The entire industry needs to be woken up with a bang and put to work. Unfortunately, for capitalists, the easy money in the real estate sector coupled with subsidy-induced capital expenditure has made it complacent. Our obsession with textile exports is waning as high energy costs and perpetual liquidity issues complicate growth.

In addition, periods of overvalued currency in 2015-2018 create an asset bubble where investors see rupee bases assets (land and stocks) rise at an astronomical rate. Why would then many players focus on competing globally for low margins and deal with hectic labor issues?

Though there are clear merits of subsidized financing without value addition this is steroid-based unsustainable growth. A few notable giants such as Interloop Limited one of the exceptional cases that reinvest in modern technology and focus on high-margin value addition. The free lunches are now over.

Yes, the currency has depreciated enough to offer competitiveness but Export Finance Scheme and Long Term Finance Facility have both been linked to Policy Rate minus 3% to 22%. That would surely deter competitiveness in the absence of regionally competitive energy.

Perhaps the industry is throwing the towel and needs to focus on areas other than textiles.

Pakistan hardly earned a paltry $2 billion in exports of goods in July. This CAN NOT sustain an economy of 250m people. Ultimately, we would see brain drain and the resultant increase in remittances keeping the economy afloat.

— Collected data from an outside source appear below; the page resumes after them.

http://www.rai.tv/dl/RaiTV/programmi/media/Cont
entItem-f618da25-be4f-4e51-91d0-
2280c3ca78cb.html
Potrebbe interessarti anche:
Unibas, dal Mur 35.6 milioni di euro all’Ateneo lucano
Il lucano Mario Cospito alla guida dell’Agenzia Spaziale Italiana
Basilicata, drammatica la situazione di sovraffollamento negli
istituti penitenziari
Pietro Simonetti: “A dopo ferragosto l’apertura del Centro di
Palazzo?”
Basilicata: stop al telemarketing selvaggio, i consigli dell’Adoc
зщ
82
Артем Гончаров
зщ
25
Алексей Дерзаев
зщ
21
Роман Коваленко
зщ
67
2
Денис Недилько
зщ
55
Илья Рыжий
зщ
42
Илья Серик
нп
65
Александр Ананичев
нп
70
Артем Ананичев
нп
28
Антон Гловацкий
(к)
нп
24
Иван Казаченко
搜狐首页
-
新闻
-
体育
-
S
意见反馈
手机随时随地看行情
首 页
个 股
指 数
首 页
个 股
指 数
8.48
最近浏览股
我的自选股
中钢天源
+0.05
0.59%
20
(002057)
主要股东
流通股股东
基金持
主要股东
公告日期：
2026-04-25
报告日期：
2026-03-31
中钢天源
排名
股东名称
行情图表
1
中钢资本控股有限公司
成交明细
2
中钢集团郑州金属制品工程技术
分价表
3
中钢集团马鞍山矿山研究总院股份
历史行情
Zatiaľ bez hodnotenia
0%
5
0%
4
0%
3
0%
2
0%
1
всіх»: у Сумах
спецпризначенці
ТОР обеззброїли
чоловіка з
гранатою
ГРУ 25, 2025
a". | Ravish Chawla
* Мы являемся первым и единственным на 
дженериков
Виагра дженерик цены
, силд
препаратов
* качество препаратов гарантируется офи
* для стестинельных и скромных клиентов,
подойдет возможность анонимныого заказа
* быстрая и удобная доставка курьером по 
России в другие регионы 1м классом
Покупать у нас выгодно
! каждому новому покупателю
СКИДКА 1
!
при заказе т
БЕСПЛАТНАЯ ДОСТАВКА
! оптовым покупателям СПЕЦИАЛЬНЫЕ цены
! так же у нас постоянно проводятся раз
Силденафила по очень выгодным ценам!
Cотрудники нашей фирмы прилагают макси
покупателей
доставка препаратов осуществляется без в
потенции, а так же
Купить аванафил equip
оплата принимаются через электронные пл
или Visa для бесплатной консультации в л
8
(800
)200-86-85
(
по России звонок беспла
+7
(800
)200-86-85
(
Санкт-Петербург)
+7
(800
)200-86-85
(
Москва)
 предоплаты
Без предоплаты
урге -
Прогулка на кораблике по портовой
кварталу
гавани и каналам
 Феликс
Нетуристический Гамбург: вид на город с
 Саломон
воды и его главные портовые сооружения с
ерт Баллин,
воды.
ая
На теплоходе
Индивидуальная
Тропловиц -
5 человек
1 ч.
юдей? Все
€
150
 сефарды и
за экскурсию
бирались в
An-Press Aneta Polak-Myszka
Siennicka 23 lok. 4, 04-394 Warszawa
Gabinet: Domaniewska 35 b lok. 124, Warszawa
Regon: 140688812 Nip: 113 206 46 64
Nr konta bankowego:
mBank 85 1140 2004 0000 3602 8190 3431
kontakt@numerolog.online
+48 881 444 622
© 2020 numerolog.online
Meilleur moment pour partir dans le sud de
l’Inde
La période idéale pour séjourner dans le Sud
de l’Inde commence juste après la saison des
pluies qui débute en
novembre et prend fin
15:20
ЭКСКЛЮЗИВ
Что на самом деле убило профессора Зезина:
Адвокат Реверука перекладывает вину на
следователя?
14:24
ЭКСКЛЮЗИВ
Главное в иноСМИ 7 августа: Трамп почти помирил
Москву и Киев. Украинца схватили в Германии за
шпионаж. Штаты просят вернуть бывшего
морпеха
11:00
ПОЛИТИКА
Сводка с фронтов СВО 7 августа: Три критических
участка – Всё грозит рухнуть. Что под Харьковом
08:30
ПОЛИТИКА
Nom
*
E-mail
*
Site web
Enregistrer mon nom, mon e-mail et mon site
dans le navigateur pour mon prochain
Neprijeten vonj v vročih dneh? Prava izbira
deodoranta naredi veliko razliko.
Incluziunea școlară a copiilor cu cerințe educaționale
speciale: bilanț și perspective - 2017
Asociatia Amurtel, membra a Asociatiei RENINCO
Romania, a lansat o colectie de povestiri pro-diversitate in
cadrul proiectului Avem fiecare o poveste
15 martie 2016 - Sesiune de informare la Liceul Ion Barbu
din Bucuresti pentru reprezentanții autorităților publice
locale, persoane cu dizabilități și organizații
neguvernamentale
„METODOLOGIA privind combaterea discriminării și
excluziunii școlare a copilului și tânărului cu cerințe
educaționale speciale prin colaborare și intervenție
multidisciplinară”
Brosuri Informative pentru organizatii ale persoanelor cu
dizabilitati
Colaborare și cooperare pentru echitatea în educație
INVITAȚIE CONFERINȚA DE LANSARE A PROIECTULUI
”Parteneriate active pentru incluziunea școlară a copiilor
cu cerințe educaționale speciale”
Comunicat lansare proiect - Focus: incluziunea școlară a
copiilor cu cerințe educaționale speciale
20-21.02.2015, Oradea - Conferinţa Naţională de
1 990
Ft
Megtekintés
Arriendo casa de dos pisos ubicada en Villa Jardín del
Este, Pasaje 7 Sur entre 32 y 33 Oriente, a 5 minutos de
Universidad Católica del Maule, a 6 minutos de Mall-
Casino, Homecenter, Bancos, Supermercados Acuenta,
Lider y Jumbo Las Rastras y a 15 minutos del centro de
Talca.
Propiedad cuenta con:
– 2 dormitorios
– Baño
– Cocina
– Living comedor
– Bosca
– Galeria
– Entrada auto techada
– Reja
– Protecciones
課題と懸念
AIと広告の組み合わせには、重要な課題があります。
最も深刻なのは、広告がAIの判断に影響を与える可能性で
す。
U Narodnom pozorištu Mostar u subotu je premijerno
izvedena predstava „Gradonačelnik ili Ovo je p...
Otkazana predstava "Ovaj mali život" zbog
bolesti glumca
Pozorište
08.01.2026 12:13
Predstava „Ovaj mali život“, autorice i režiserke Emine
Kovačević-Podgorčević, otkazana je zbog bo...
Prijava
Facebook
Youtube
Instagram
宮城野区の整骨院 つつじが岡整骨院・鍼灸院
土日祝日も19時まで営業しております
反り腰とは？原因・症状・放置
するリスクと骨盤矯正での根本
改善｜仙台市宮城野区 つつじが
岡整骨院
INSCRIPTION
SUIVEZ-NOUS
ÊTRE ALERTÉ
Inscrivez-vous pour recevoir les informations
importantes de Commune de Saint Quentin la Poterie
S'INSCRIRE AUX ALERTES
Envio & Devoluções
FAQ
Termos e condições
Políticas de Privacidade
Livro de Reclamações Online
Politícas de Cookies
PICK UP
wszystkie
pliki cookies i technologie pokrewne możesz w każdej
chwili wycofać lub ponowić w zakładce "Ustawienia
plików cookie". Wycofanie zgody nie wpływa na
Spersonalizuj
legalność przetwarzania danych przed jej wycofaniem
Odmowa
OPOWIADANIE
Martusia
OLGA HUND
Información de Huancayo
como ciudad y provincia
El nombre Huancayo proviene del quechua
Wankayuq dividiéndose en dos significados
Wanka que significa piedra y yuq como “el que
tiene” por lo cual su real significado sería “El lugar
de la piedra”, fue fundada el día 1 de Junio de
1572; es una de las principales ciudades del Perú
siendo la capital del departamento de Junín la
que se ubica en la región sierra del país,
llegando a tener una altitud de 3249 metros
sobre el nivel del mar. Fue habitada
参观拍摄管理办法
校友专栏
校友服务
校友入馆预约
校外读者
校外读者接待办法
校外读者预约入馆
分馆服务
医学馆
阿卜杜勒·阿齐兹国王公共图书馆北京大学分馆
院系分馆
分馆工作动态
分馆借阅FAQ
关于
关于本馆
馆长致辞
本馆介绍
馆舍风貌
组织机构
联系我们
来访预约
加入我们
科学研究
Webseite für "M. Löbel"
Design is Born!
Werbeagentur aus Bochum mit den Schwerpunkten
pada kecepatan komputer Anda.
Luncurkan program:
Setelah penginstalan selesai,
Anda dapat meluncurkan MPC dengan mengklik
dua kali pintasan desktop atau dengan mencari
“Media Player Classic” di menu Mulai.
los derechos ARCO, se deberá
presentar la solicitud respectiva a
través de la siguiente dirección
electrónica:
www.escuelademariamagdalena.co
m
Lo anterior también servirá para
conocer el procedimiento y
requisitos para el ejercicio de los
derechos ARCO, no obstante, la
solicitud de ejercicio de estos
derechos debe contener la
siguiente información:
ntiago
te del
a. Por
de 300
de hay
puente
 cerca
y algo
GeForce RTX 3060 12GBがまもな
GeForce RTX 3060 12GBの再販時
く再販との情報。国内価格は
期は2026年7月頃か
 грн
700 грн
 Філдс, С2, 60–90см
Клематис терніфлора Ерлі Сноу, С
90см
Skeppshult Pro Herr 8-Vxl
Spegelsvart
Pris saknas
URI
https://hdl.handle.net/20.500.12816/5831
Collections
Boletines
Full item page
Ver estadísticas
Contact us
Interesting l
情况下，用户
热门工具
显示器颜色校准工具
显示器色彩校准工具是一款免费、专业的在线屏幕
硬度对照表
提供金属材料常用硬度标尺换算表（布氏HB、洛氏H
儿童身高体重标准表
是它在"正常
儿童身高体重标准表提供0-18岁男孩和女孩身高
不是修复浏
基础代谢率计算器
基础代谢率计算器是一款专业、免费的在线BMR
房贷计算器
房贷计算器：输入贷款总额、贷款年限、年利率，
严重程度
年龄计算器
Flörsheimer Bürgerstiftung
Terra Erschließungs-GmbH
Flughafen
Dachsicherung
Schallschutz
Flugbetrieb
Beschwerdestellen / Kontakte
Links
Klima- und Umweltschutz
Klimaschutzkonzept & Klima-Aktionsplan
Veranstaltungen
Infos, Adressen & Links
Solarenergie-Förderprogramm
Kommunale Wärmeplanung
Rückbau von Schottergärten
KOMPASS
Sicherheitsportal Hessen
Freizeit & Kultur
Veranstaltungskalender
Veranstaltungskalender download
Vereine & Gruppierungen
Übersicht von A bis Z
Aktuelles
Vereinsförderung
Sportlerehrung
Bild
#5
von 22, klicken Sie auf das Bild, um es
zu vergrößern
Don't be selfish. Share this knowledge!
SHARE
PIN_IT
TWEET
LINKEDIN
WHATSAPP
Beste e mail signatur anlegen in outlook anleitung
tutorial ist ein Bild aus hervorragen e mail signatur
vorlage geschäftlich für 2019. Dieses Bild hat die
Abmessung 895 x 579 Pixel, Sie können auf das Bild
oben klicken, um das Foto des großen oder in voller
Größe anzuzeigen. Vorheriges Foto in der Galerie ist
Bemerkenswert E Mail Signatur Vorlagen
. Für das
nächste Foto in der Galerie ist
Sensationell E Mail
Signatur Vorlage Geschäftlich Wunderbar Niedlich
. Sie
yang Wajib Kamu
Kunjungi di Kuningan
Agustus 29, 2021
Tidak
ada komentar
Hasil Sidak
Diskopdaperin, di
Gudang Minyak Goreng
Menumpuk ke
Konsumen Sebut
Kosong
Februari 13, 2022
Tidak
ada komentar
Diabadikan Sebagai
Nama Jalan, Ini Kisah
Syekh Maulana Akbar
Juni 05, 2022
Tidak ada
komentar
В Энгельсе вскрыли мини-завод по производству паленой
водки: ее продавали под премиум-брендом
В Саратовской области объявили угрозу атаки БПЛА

It's terrible to see such a colossal failure. What we really needed was sustained 4-5% GDP growth, currency depreciation of 4-6% per year, and managed interest rates between 11-14% period.

July's trade deficit of $1.6bn is akin to the food appetite of the patient without physical activity and low metabolism. Imports are suppressed to the point of strangulation. Even if restrictions seem to be gradually removed, a 22% interest rate would ensure no to low growth.

It's time for new policy makers to solely and solely focus on exports of services if not goods. Our country deserves better - create an exporter-friendly environment, please.